My first job was dreadful. I remember it was the late fall of the year. I was visiting my cousin, Frances, at her home when she told me I needed a job.
Frances told me, “Kresge’s five and 10-cent store at 47th and South Park is hiring. Just go in, fill out an application and you’re hired. You’ll have your own money for Christmas, and you’re old enough.”
I was 16 and Frances was a year older. If I had said to her I didn’t need a job, she would’ve thought I was indicating that I was better off than she was. Anyway, I thought a job would make me feel grown-up.
One week later, I applied for a job at the store. The manager gave me an application, and I filled in my information. He looked over the form, and said I could start work right away. I said I was ready.
We went to the store’s basement where the employees’ lounge, washrooms and lockers were. He pointed to an open empty locker. I hung up my coat and put my schoolbooks on the top shelf. We went back upstairs. The manager walked me over to the fabric counter. He told me this was where I would work and then he left me.
The fabric counter was a square shape of tables. It was similar to the paint department counter in today’s Home Depot except I had to lift and lower a part of the counter that was hinged to get in and out rather than walk through an opening. Once inside, I stood in front of the cash register. The cash register was old fashioned for the times. It had about 10 keys, a $1 and $5 key, and a 5-cent, 25-cent and 50-cent key, and several other keys. Next to the cash register, a 48-inch metal measuring tape was attached to the top edge of the counter. On the counter, scattered about were scissors, scotch tape, wrapping paper and string. I looked around me. There were woolen cotton and linen cloth on top of the counter behind me. Bolts of solid reds, blues, plaids, polka dots, and stripe material were haphazardly tossed on top of each other.

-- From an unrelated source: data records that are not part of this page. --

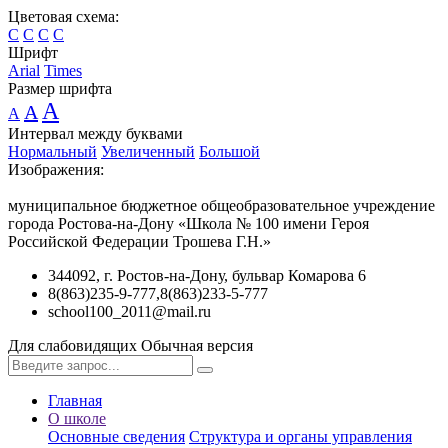
Цветовая схема:
C
C
C
C
Шрифт
Arial
Times
Размер шрифта
A
A
A
Интервал между буквами
Нормальный
Увеличенный
Большой
Изображения:
муниципальное бюджетное общеобразовательное учреждение
города Ростова-на-Дону «Школа № 100 имени Героя
Российской Федерации Трошева Г.Н.»
344092, г. Ростов-на-Дону, бульвар Комарова 6
8(863)235-9-777,8(863)233-5-777
school100_2011@mail.ru
Для слабовидящих
Обычная версия
Главная
О школе
Основные сведения
Структура и органы управления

The store was large and the lighting was dim. People were strolling from counter to counter just looking. I waited for my first customer. It wasn’t long before a woman holding a Simplicity dress pattern envelope in her hand approached me.
“May I help you?” I asked the customer.
“Yes,” the customer answered. “What material should I buy to make this dress?” I told her what I thought, but she chose a black velvet fabric.

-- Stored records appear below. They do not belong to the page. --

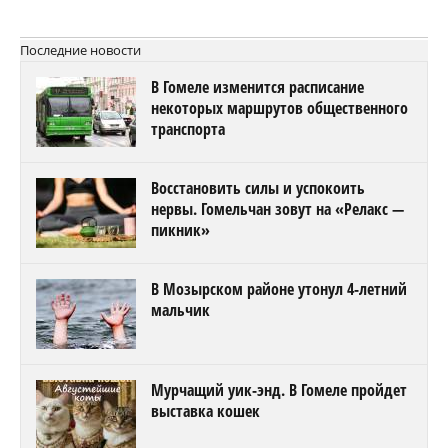
Последние новости
В Гомеле изменится расписание
некоторых маршрутов общественного
транспорта
Восстановить силы и успокоить
нервы. Гомельчан зовут на «Релакс —
пикник»
В Мозырском районе утонул 4-летний
мальчик
Мурчащий уик-энд. В Гомеле пройдет
выставка кошек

“I’ll take two and three-quarters yards of the velvet,” she said. This was when I started to feel frustrated. When I tried to measure the velvet material on the measuring tape, I couldn’t do it. Those short lines on the measuring tape didn’t tell what they were. I didn’t know where the three-quarter mark of a yard was. I measured the velvet to three yards, got the scissors, and cut it at that point.
“I asked for two and three-quarters of a yard, you cut three,” the customer said.
“I made a mistake, but I won’t charge you for the extra material,” I told her.
The cash register was another problem. If the sale was $6.10, I had to press the $5 and then $1 key. In addition, I had to press the 5-cent key twice. The keys were stiff and the wrong amount showed in the glass at the top of the cash register, and I had to do it over until it was right. Wow! I thought. “What have I gotten myself into? I felt like a traveler without a map. I thought the manager thought every high school student knew measurements. That’s why he didn’t train me. I was too embarrassed to ask the manager for help because I wanted him to keep thinking I was an educated teenager. I gave the customer change from her $10 and wrapped the velvet material in paper and tied it.
The next customer wanted 1 and 7/8ths of a yard of white linen cloth. “Eight-eighths is a whole, so seven-eights is a little less than a yard,” I said as I lined the material along the measuring tape.
“Are you talking to me,” the customer asked.
“No, mam, I was thinking out loud. The customer could see I was nervous.
“Can I help you?” she asked.
“Oh no, I’m fine,” I replied. When she turned her head, I cut the linen cloth at the two-yard mark. I figured she might not notice because 1/8th of a yard was not that much.
My three hours was ending. If I thought a customer was coming to my counter, I put on a mean face, or ignored her by pretending to be busy straightening out the bolts of materials.
When I left the store, it was dark outside. I hurried home. At home, I told my mother I was hired at Kresge’s. She didn’t say anything, but she told my dad that I had a job. My dad had many questions, and he was OK with my answers until I said I was paid 50 cents an hour. My dad got angry. In the order of location, he cursed Kresge’s, the city of Chicago, the federal government and President Dwight Eisenhower. “No damn good, no damn good,” he said.
My dad told me not to go back to Kresge’s. I didn’t. I agreed with my dad then as I do now. A job that doesn’t pay enough to give me bus fare to and from work is not worth it. If I had worked a month of Saturdays, I still would not have had enough Christmas money.
However, my first job stands out because I was very uncomfortable pretending to know measurements, and I wasn’t mature enough to ask for help.